> [WHAT YOU NEED TO DO] Recast the lines below, from the first one through the line containing "Bienvenue sur notre" inclusive, as a Markdown table with the columns Row and Line, giving a row number and the line itself in each row and omitting any blank lines.
SOURCE INFORMATION Start Marker
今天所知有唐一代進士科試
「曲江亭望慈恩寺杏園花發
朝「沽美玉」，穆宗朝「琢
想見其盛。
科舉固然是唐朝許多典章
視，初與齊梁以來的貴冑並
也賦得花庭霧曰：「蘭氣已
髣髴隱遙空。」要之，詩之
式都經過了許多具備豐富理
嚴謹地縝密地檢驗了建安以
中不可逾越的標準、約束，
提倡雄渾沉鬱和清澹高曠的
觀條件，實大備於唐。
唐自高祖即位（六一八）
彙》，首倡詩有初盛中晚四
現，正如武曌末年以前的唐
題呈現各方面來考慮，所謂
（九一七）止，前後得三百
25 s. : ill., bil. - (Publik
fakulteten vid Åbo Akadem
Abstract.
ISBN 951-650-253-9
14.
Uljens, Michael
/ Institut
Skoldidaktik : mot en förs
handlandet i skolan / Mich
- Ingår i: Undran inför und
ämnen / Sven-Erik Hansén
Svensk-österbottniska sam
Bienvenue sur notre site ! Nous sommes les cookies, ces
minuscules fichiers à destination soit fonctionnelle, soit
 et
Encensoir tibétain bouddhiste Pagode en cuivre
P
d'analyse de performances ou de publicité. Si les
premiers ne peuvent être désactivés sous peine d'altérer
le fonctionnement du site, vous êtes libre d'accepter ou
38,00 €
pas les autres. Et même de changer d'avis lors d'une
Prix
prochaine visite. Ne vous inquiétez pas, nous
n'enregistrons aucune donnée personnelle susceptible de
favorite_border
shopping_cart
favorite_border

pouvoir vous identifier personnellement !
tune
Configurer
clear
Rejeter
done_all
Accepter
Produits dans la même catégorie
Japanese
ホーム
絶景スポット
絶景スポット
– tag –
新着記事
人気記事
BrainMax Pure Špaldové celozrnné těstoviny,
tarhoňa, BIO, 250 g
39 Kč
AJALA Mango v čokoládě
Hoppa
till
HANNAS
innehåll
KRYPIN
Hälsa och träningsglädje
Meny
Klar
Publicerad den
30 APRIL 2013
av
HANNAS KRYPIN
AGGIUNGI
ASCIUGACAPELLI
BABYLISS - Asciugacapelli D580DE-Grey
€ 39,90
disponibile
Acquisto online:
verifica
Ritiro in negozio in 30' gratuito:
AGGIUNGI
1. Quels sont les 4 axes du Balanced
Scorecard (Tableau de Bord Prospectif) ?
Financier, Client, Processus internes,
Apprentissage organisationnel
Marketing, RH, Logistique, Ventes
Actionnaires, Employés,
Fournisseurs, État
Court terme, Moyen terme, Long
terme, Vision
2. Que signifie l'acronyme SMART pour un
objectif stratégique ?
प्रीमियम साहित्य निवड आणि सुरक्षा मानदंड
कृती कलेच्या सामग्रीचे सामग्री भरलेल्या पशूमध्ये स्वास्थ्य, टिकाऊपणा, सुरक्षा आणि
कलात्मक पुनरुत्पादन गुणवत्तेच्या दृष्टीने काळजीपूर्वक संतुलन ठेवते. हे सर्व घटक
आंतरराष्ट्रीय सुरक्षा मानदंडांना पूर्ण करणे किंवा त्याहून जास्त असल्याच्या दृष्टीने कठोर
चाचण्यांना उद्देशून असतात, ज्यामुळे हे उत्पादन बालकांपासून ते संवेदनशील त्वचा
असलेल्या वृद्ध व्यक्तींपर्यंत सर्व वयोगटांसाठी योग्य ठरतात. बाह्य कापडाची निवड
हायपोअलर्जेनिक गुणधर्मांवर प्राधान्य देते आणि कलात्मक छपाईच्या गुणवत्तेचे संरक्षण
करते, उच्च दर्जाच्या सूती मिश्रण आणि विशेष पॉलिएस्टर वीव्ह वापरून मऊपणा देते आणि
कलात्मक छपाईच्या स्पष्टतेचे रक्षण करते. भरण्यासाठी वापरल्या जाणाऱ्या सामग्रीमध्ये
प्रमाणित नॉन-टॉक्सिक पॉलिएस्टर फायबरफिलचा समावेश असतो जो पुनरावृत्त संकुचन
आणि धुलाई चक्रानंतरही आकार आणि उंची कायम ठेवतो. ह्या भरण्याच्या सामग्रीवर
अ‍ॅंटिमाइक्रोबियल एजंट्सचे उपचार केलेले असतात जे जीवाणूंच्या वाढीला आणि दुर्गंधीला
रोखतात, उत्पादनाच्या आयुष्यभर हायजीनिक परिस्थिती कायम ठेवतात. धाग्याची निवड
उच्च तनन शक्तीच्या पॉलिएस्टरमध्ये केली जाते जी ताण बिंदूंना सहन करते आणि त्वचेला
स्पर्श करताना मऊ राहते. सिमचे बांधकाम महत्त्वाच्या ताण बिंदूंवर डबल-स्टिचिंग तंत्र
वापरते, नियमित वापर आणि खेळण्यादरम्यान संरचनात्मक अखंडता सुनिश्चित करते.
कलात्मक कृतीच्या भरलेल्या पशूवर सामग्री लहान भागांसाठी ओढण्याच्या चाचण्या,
SOURCE INFORMATION End Marker
> [EXERCISE OUTPUT]
| Row | Line |
|---|---|
| 1 | 今天所知有唐一代進士科試 |
| 2 | 「曲江亭望慈恩寺杏園花發 |
| 3 | 朝「沽美玉」，穆宗朝「琢 |
| 4 | 想見其盛。 |
| 5 | 科舉固然是唐朝許多典章 |
| 6 | 視，初與齊梁以來的貴冑並 |
| 7 | 也賦得花庭霧曰：「蘭氣已 |
| 8 | 髣髴隱遙空。」要之，詩之 |
| 9 | 式都經過了許多具備豐富理 |
| 10 | 嚴謹地縝密地檢驗了建安以 |
| 11 | 中不可逾越的標準、約束， |
| 12 | 提倡雄渾沉鬱和清澹高曠的 |
| 13 | 觀條件，實大備於唐。 |
| 14 | 唐自高祖即位（六一八） |
| 15 | 彙》，首倡詩有初盛中晚四 |
| 16 | 現，正如武曌末年以前的唐 |
| 17 | 題呈現各方面來考慮，所謂 |
| 18 | （九一七）止，前後得三百 |
| 19 | 25 s. : ill., bil. - (Publik |
| 20 | fakulteten vid Åbo Akadem |
| 21 | Abstract. |
| 22 | ISBN 951-650-253-9 |
| 23 | 14. |
| 24 | Uljens, Michael |
| 25 | / Institut |
| 26 | Skoldidaktik : mot en förs |
| 27 | handlandet i skolan / Mich |
| 28 | - Ingår i: Undran inför und |
| 29 | ämnen / Sven-Erik Hansén |
| 30 | Svensk-österbottniska sam |
| 31 | Bienvenue sur notre site ! Nous sommes les cookies, ces |